Гребер посмотрел на говорившего. Надвинутая на лоб каска, а под ней глубокие глазницы и рот, в котором недостает многих зубов.
— Что ж, по-твоему, им следует стоять спокойно?
— Говоря отвлеченно, это было бы разумнее. Стоять или попытаться затушить пламя одеялами, или чем-нибудь еще. Но у кого тут окажутся под рукой одеяла? Кто об этом думает? И кто может стоять спокойно, когда он горит?..
— Никто. А ты, собственно, откуда? Из ПВО?
— Да ты что? Я из похоронной команды. Раненых, конечно, тоже подбираем, если попадутся. А вот и наш фургон. Наконец-то!
Гребер увидел едва двигавшийся между развалинами фургон, запряженный сивой лошадью.

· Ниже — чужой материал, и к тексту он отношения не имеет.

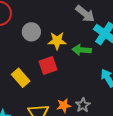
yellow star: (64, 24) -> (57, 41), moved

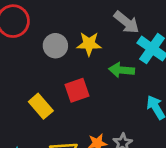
yellow star: (57, 41) -> (89, 44), moved

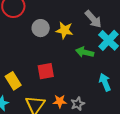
red square: (77, 90) -> (46, 71), moved
yellow rectangle: (41, 106) -> (13, 81), moved

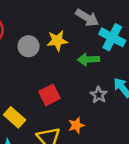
gray star: (78, 104) -> (99, 95), moved

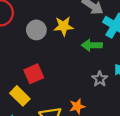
red square: (49, 95) -> (34, 74), moved

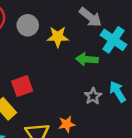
gray circle: (36, 30) -> (28, 25), moved

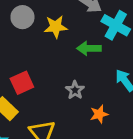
gray star: (93, 96) -> (75, 90), moved
orange star: (67, 124) -> (99, 114), moved

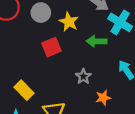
yellow star: (56, 27) -> (69, 22), turned 30
red square: (22, 83) -> (51, 47), moved

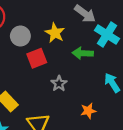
gray circle: (41, 13) -> (20, 36), moved
gray star: (83, 76) -> (59, 84), moved

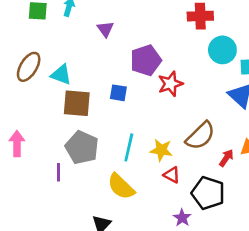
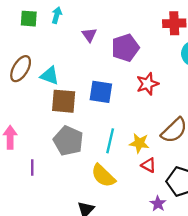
purple pentagon: (146, 60) -> (125, 48), moved
blue square: (118, 93) -> (101, 92), size x1.5
purple line: (59, 172) -> (32, 168), moved

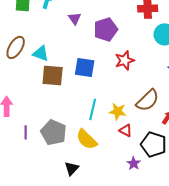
gray pentagon: (68, 141) -> (54, 132), moved

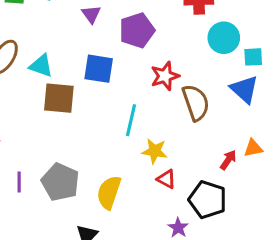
blue square: (85, 67) -> (99, 69), moved
brown semicircle: (148, 100) -> (196, 103), moved, turned -65
cyan line: (93, 109) -> (131, 120), moved
yellow semicircle: (87, 139) -> (109, 192), turned 65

— Постой, Густав! — крикнул тот, что разговаривал с Гребером. — Здесь не проедешь. Придется перетаскивать. Носилки есть?
— Есть. Две пары.
Гребер пошел с ними. За кирпичной стеной он увидел мертвецов. «Как на бойне, — подумал он. — Нет, не как на бойне: там хоть существует какой-то порядок, там туши разделаны по правилам, обескровлены и выпотрошены. Здесь же убитые растерзаны, раздроблены на куски, опалены, сожжены». Клочья одежды еще висели на них: рукав шерстяного свитера, юбка в горошек, коричневая вельветовая штанина, бюстгальтер и в нем черные окровавленные груди. В стороне беспорядочной кучей лежали изуродованные дети. Бомба попала в убежище, оказавшееся недостаточно пробным. Руки, ступни, раздавленные головы с еще уцелевшими кое-где волосами, вывернутые ноги и тут же — школьный ранец, корзинка с дохлой кошкой, очень бледный мальчик, белый, как альбинос, — мертвый, но без единой царапины, как будто в него еще не вдохнули душу и он ждет, чтобы его оживили. А возле — почернелый труп, обгоревший не очень сильно, но равномерно, если не считать одной ступни, багровой и покрытой пузырями. Нельзя было понять, мужчина это или женщина, — половые органы и грудь сгорели. Золотое кольцо ярко сверкало на черном сморщенном пальце.